Currently, the sign code permits one monument sign per property for commercial, mixed, industrial and public uses. The new ordinance allows properties to have one monument/pole per street frontage;
♦ Formally accepted the City of Lebanon and Lebanon Urban Renewal Agency financial audits. “The best opinion that was possible was received,” Finance Director Matt Apken said of both;
♦ Repealed Resolution 2020-06 declaring a COVID-19 state of emergency, which had remained in effect since March 16, 2020. Following the state’s April 1 action to end its state of emergency, the city is following suit;
♦ Heard a presentation from Brewer regarding the redistricting of wards based on the federal 2020 census showing a city population of 21,200. As such, each ward would need 7,067 people to be equally represented. Currently, Ward 1 has 7,090, Ward 2 has 6,853 and Ward 3 has 7,258.

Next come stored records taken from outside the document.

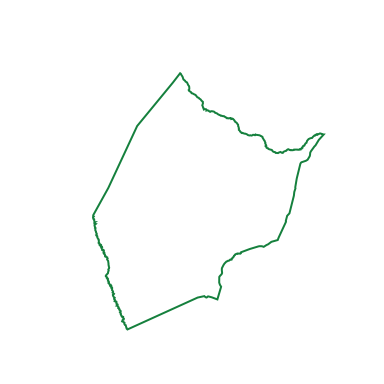 the district of Chadiza, Eastern, Zambia, rotated 140°
{"feature_id": "96606910B44569696961001", "entity_name": "Chadiza", "entity_type": "district", "adm_level": 2, "iso_a3": "ZMB", "parent_name": "Zambia", "parent_adm1": "Eastern", "projection": "albers", "projection_center": [32.572, -14.108], "detail": "fine", "context": "isolated", "style": "outline", "palette": "green", "viewbox_px": 384, "rotation_deg": 140, "n_neighbors": 0, "source": "geoboundaries", "source_scale": "gbopen_adm2", "svg_char_len": 5994}
<svg xmlns="http://www.w3.org/2000/svg" viewBox="0 0 384 384"><g transform="rotate(140 192 192)"><path d="M329.8,128.2L255.5,107.5L249.5,104.3L249.5,103.8L248.9,102.0L248.2,101.7L247.1,101.8L246.6,101.5L244.6,98.7L241.6,93.4L230.6,100.7L230.2,103.1L229.4,105.1L225.7,109.4L224.7,109.7L222.2,110.0L221.0,110.6L219.3,113.1L218.1,114.4L214.8,115.8L213.2,116.3L210.3,116.6L209.3,116.2L208.7,116.2L208.0,115.7L207.2,115.6L206.4,115.7L206.1,115.5L205.8,115.1L204.9,115.3L204.8,115.0L204.3,115.3L204.0,115.2L203.7,115.4L203.0,115.4L202.8,115.6L201.7,115.6L200.9,116.1L200.7,116.0L200.0,116.2L199.7,116.1L199.5,116.3L198.9,116.4L197.3,115.9L197.0,115.4L196.4,115.4L196.3,115.1L195.6,114.7L194.9,114.0L194.5,114.0L194.4,113.7L193.8,113.7L193.1,114.3L184.4,111.2L176.0,107.6L175.1,107.1L173.3,105.5L172.3,103.9L169.1,103.5L167.3,103.0L163.2,102.8L157.2,100.1L154.9,101.4L139.1,108.8L138.8,109.5L134.4,112.6L131.1,113.0L116.3,123.7L113.6,126.3L110.4,128.3L109.9,129.2L103.1,135.0L90.8,144.0L89.7,144.4L89.0,144.4L84.7,142.7L82.7,142.4L78.7,143.8L77.7,144.6L76.2,146.1L74.9,146.7L69.0,148.2L67.5,148.3L61.4,150.4L54.1,151.4L54.8,152.1L54.9,152.6L55.5,153.2L55.6,153.7L56.3,154.6L57.9,155.0L59.0,156.0L59.5,155.9L59.6,156.1L60.0,156.2L60.0,155.8L60.8,156.4L61.3,156.1L61.9,156.3L62.1,156.6L64.2,156.5L65.1,156.2L66.8,157.1L68.7,157.6L71.0,157.2L72.7,156.1L73.6,156.3L74.9,155.9L76.2,155.3L76.4,155.4L76.4,155.6L77.2,155.8L78.4,155.4L78.9,154.8L79.3,154.8L79.5,155.1L79.8,154.9L80.1,155.0L80.3,154.8L80.9,155.1L81.4,154.8L81.9,155.5L82.4,155.3L82.9,155.8L83.6,156.1L84.0,156.7L86.2,158.6L86.7,158.6L86.9,159.0L87.5,159.0L88.3,159.5L88.8,160.1L89.3,160.3L89.3,160.7L90.2,161.4L90.6,162.7L91.0,163.0L92.1,163.2L93.3,163.0L93.5,163.2L96.2,164.0L97.2,163.6L97.8,164.0L98.5,165.8L98.9,165.9L99.6,166.3L101.1,166.5L101.8,167.3L101.9,167.5L102.2,167.6L102.8,168.2L102.8,169.3L103.6,170.2L104.0,171.3L103.8,172.6L104.0,173.2L104.5,173.8L105.6,175.5L105.8,176.2L105.7,176.7L106.2,177.3L106.4,177.9L106.0,178.5L105.9,179.5L106.2,179.6L106.2,179.9L105.3,180.5L105.1,180.4L104.6,182.3L104.1,182.6L103.7,184.2L103.4,184.7L103.5,185.4L103.1,187.5L103.1,187.9L102.6,189.0L102.9,189.6L102.9,190.1L103.3,190.6L103.7,191.9L105.9,194.4L106.6,194.8L106.6,195.2L107.3,195.1L107.6,195.7L108.5,196.6L109.2,196.6L110.3,197.1L110.7,197.8L111.7,198.4L112.6,199.7L112.7,200.5L113.5,202.2L114.5,203.2L114.8,204.0L115.4,204.6L115.4,204.9L116.0,205.2L116.1,205.5L116.0,206.0L116.3,207.4L116.0,208.3L116.2,209.4L115.7,210.0L115.6,210.3L115.3,210.4L114.5,211.9L114.4,212.6L113.4,214.0L113.5,214.9L113.3,216.0L113.5,217.2L113.8,217.8L113.6,218.5L113.7,219.0L113.5,219.8L113.6,221.6L113.8,222.1L114.1,222.1L115.1,222.7L114.7,223.5L114.8,223.8L115.3,224.2L116.3,224.6L116.6,225.0L116.9,225.1L117.3,225.7L117.7,225.9L117.7,226.4L118.0,226.6L118.1,227.7L118.7,228.8L118.6,229.1L118.8,229.6L119.8,230.5L120.1,231.1L120.8,231.7L120.7,232.1L121.5,233.3L121.5,233.5L122.1,234.8L122.4,236.3L123.4,237.9L123.3,238.6L123.6,239.6L124.9,241.2L125.7,241.7L126.3,241.6L126.6,241.8L127.0,243.0L127.0,243.6L127.3,243.8L127.5,244.5L128.0,245.1L128.5,245.2L128.1,245.7L128.0,246.2L128.8,247.2L129.9,247.6L129.4,248.6L129.4,249.0L129.1,249.3L129.1,249.8L128.6,251.0L128.4,251.8L126.7,252.8L126.2,253.6L125.8,253.9L125.7,254.1L126.0,255.8L125.9,257.4L126.4,259.1L126.3,259.8L127.0,261.1L126.9,264.2L127.3,264.8L128.3,267.4L128.8,267.9L128.6,269.3L129.2,271.2L129.0,272.2L128.5,272.2L127.6,272.9L126.5,274.4L126.2,275.2L126.2,276.2L125.4,279.1L126.0,280.8L125.8,281.7L126.2,283.7L125.1,286.5L124.9,288.5L124.6,289.7L124.8,290.6L136.3,288.1L191.6,277.8L253.5,248.9L282.4,237.8L283.0,237.3L283.2,237.1L283.0,236.4L284.1,236.2L284.6,235.2L284.8,235.0L284.9,234.3L284.5,234.2L284.5,233.9L285.1,233.4L285.5,232.4L286.1,231.7L286.2,231.4L285.9,231.2L286.6,231.2L286.9,230.9L287.0,230.6L286.7,230.0L286.8,229.7L286.5,229.7L286.3,229.4L287.7,229.4L288.0,229.3L288.8,227.8L288.9,227.1L289.4,226.8L289.2,226.3L290.5,225.1L290.8,224.5L290.9,223.6L291.6,222.5L291.7,221.5L292.0,221.0L292.7,220.4L293.1,220.5L293.2,219.8L292.9,219.5L292.9,219.2L293.2,218.6L293.6,218.3L293.8,217.8L294.1,216.1L294.0,215.7L294.4,215.3L294.4,214.9L295.5,213.6L295.7,212.9L296.1,212.9L296.0,212.6L296.1,212.0L296.4,211.9L296.4,211.7L296.2,211.6L296.0,211.1L295.7,210.0L296.1,209.7L296.7,209.9L296.6,209.4L296.8,209.0L296.3,208.9L296.1,208.0L296.3,207.6L296.9,207.9L296.9,207.5L297.4,207.2L297.7,205.8L298.1,205.4L297.8,204.9L297.1,204.7L297.0,204.3L297.3,203.5L297.8,203.4L298.6,202.7L298.6,202.4L298.2,201.9L298.2,201.6L298.7,201.0L299.1,201.1L299.0,199.9L300.0,198.5L299.9,198.2L299.4,198.1L299.5,197.5L299.0,196.5L299.2,196.3L299.3,195.5L299.7,195.5L300.4,194.9L300.5,193.2L302.0,190.8L302.9,189.7L303.0,189.3L303.7,188.2L304.0,187.4L304.8,186.7L305.8,186.5L306.1,186.2L306.4,185.3L307.2,185.0L308.6,183.8L311.1,183.5L311.5,183.2L311.9,183.2L312.2,182.8L311.9,182.1L312.5,181.0L312.1,180.7L312.2,179.5L312.8,179.3L312.9,178.4L313.5,178.0L313.3,177.0L313.5,176.4L313.7,176.2L314.2,176.2L314.5,176.1L314.5,175.7L314.2,175.4L314.4,175.0L314.6,173.9L315.1,172.6L315.1,172.3L314.8,172.6L314.0,172.8L314.1,171.9L315.0,170.4L315.6,169.9L315.5,169.7L315.3,169.9L315.0,169.7L316.4,168.0L316.3,167.3L316.5,166.4L317.0,166.0L317.5,165.9L317.2,164.1L317.9,163.9L318.7,164.1L318.9,163.9L319.4,162.5L319.4,161.4L319.2,161.0L319.2,160.6L320.2,160.4L320.5,159.9L320.4,158.9L321.5,158.1L320.9,157.2L320.6,157.1L320.4,156.6L320.6,156.3L321.1,155.9L321.1,155.5L321.8,154.9L321.8,154.6L321.3,153.9L321.4,153.4L321.7,153.1L322.6,153.1L322.2,152.6L322.4,152.1L322.3,150.8L323.1,150.5L322.8,149.1L322.9,148.8L323.3,148.7L323.4,148.3L323.1,146.9L323.6,146.1L324.5,146.2L324.7,144.5L325.2,144.2L325.3,143.5L325.7,142.7L325.5,142.3L325.8,141.1L325.2,140.8L325.0,140.6L325.7,139.6L325.7,138.6L326.5,138.2L326.9,138.6L327.3,138.6L328.7,137.8L328.1,136.6L327.7,135.3L328.0,134.9L328.6,134.6L328.8,133.1L328.4,132.6L329.4,130.5L329.5,129.7L329.9,129.4L329.8,128.2Z" fill="none" stroke="#15803d" stroke-width="2"/></g></svg>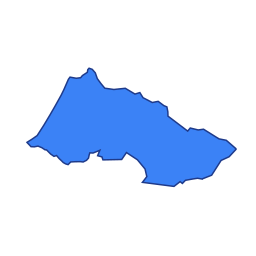 the district of Argaka, Paphos, Cyprus, rotated 349°
{"feature_id": "46923920B98204457284420", "entity_name": "Argaka", "entity_type": "district", "adm_level": 2, "iso_a3": "CYP", "parent_name": "Cyprus", "parent_adm1": "Paphos", "projection": "mercator", "projection_center": [32.504, 35.066], "detail": "fine", "context": "isolated", "style": "filled", "palette": "blue", "viewbox_px": 256, "rotation_deg": 349, "n_neighbors": 0, "source": "geoboundaries", "source_scale": "gbopen_adm2", "svg_char_len": 1186}
<svg xmlns="http://www.w3.org/2000/svg" viewBox="0 0 256 256"><g transform="rotate(349 128 128)"><path d="M229.8,168.6L222.1,158.8L215.2,156.0L201.9,143.6L196.5,143.3L189.1,139.9L186.0,142.4L169.5,124.0L170.2,119.7L170.2,114.7L167.5,112.9L162.7,107.6L156.7,107.6L148.5,101.1L146.4,95.5L141.3,96.0L132.9,88.5L121.5,87.5L112.8,84.5L109.8,79.0L107.3,73.7L106.4,67.6L104.1,63.6L101.2,61.9L99.7,63.0L98.7,65.6L93.3,67.8L91.1,69.6L86.7,69.3L80.8,67.0L78.8,68.8L72.3,78.2L68.6,83.1L60.6,92.6L53.9,100.3L46.1,109.0L37.4,118.1L31.3,120.8L26.1,122.8L26.4,123.4L27.9,125.7L29.2,127.8L32.4,128.6L36.2,128.6L39.7,130.9L42.3,133.5L43.9,134.0L47.1,138.8L49.9,141.7L52.6,141.4L54.6,144.9L56.5,147.5L57.9,149.6L59.9,151.3L62.2,152.5L65.3,150.4L69.6,151.0L74.7,151.9L77.5,152.8L81.1,151.8L83.5,150.0L84.7,147.1L85.8,145.1L88.9,145.9L94.1,144.9L96.1,144.5L92.9,149.4L96.9,151.4L97.3,154.5L115.8,157.7L121.8,151.8L131.2,161.0L136.9,171.5L137.2,179.3L131.8,184.1L132.4,184.3L162.0,194.1L168.9,190.6L170.8,192.8L174.4,190.3L182.0,190.4L186.7,190.6L191.2,192.3L191.3,192.1L201.1,190.3L213.2,177.6L221.8,175.5L229.9,169.6L229.6,168.7L229.8,168.6Z" fill="#3b82f6" stroke="#1e3a8a" stroke-width="1.5"/></g></svg>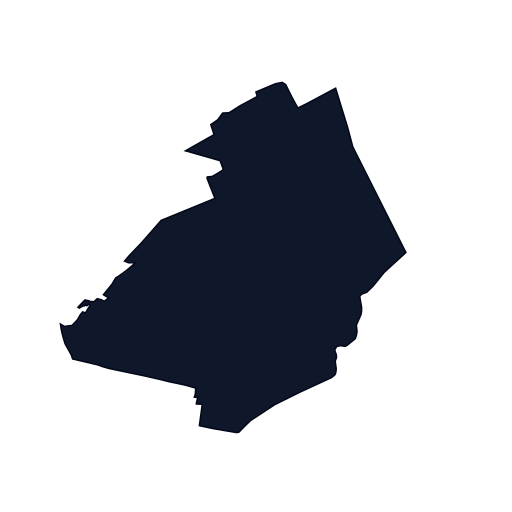 outline of Racasdia, Caras-Severin, Romania, rotated 122°
{"feature_id": "2599482B50821892840629", "entity_name": "Racasdia", "entity_type": "district", "adm_level": 2, "iso_a3": "ROU", "parent_name": "Romania", "parent_adm1": "Caras-Severin", "projection": "albers", "projection_center": [21.603, 44.997], "detail": "fine", "context": "isolated", "style": "filled", "palette": "ink", "viewbox_px": 512, "rotation_deg": 122, "n_neighbors": 0, "source": "geoboundaries", "source_scale": "gbopen_adm2", "svg_char_len": 2024}
<svg xmlns="http://www.w3.org/2000/svg" viewBox="0 0 512 512"><g transform="rotate(122 256 256)"><path d="M429.9,214.1L425.0,200.6L424.6,199.6L416.0,178.8L414.4,177.1L406.1,175.3L398.4,173.4L372.3,161.4L348.5,146.8L319.1,127.5L314.9,126.1L313.6,126.3L312.3,126.7L311.1,127.2L309.9,127.8L308.6,128.6L303.2,133.1L299.4,133.9L296.9,135.8L295.3,138.0L293.8,139.5L289.9,139.6L288.5,138.1L287.1,136.6L285.9,133.7L285.3,132.4L284.5,132.0L283.5,131.4L273.5,128.0L269.8,128.9L266.3,130.4L261.4,134.3L250.0,135.9L246.5,137.4L243.5,139.3L235.5,146.5L235.3,146.5L235.1,146.5L234.3,146.5L233.5,146.4L232.7,146.1L231.9,145.8L231.3,145.4L228.2,142.9L219.3,140.7L201.9,138.6L173.6,130.7L112.1,231.8L98.6,246.2L71.5,277.4L99.7,293.6L108.3,298.9L105.1,304.7L101.8,310.4L98.4,316.0L94.9,321.6L94.9,325.8L99.6,330.8L116.9,343.0L120.1,339.5L136.8,349.0L148.8,354.8L152.4,360.0L160.9,360.7L168.5,364.0L175.3,355.9L179.5,358.2L204.2,371.6L194.2,336.9L200.0,329.5L204.3,331.4L210.1,334.4L211.9,335.5L213.9,338.1L214.7,339.2L215.7,339.0L216.6,338.0L228.9,321.4L276.0,355.3L306.5,360.3L314.9,362.1L323.4,363.8L330.0,364.8L329.3,360.5L325.7,354.7L328.7,355.6L331.7,356.5L334.7,357.5L337.6,358.5L340.5,359.6L343.4,360.8L346.2,362.0L349.0,363.4L356.0,363.2L369.7,364.9L369.6,358.8L374.8,360.7L375.1,364.4L375.9,366.4L376.2,368.0L380.6,369.2L382.5,372.6L382.5,373.8L383.6,376.9L383.9,377.8L392.0,379.5L393.9,379.8L393.8,378.2L390.0,376.2L389.3,375.1L388.2,374.8L387.8,373.1L385.4,372.0L385.5,370.4L388.2,370.6L391.1,370.6L392.4,370.4L394.7,370.6L395.2,373.4L398.9,373.9L401.9,373.8L404.9,373.7L412.3,375.2L415.4,379.0L417.1,380.8L417.3,383.3L417.3,385.8L421.0,382.7L423.8,380.0L426.5,377.2L429.1,374.3L431.6,371.4L437.8,360.2L440.5,356.9L435.6,342.6L432.2,332.5L431.2,327.8L429.4,321.3L416.2,285.4L411.9,273.0L408.6,262.8L406.0,255.9L403.0,247.5L400.0,237.1L405.7,234.1L408.4,233.6L406.9,230.4L410.4,229.3L411.8,228.8L413.1,228.2L412.2,226.5L411.2,224.7L410.2,223.0L416.9,220.0L429.9,214.1Z" fill="#0f172a" stroke="#020617" stroke-width="1.5"/></g></svg>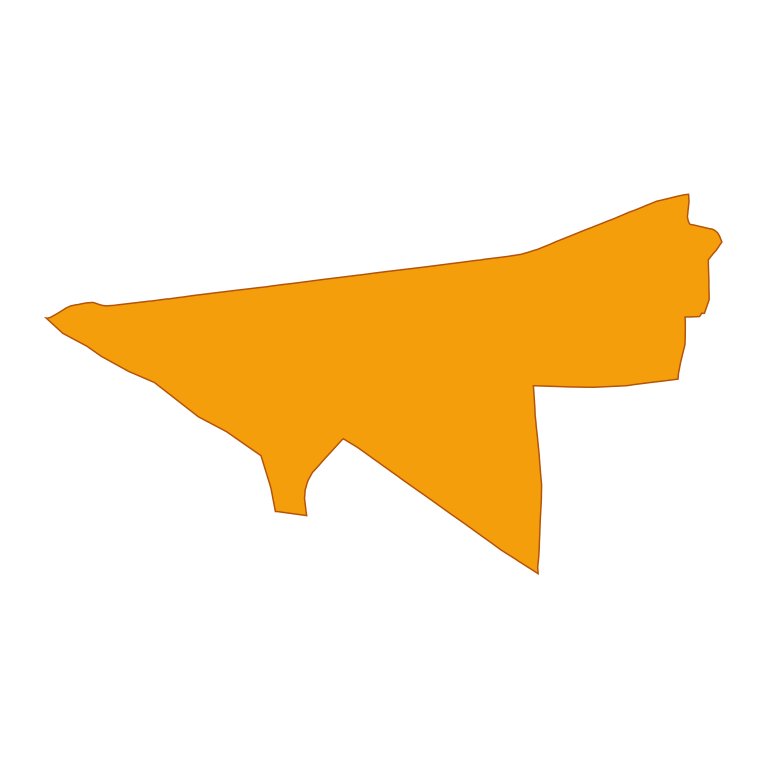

Brewer recommended that the council leave the boundaries as-is because the differences are relatively small, and to re-analyze the boundaries in 2031;
♦ Recognized Bolen for his 10 years of council service and declared his Ward 3 seat vacant. Bolen announced his resignation from the council, effective April 14, in order to accept a job in Bend. See our story here. Anyone interested in the position may pick up an application at City Hall;
♦ Selected Michelle Steinhebel as council president;
♦ Approved a Full On-Premises Commercial Additional Privilege Liquor License recommendation to the Oregon Liquor Control Commission for Conversation Brewing;
♦ Discussed crosswalk laws and the possibility of putting up a sign at the north entrance of downtown Lebanon to remind pedestrians to be cautious when crossing;
♦ Discussed sewer problems. Ullfers said he watched city workers spend three full days (24 hours total) clean a clogged sewer line between Ash and Sherman streets. The line was filled with “supposed flushable” wipes, and had multiple leaks. Ullfers asked if the city could send reminders to residents that wipes are not flushable, despite being called so, to avoid these costly repairs.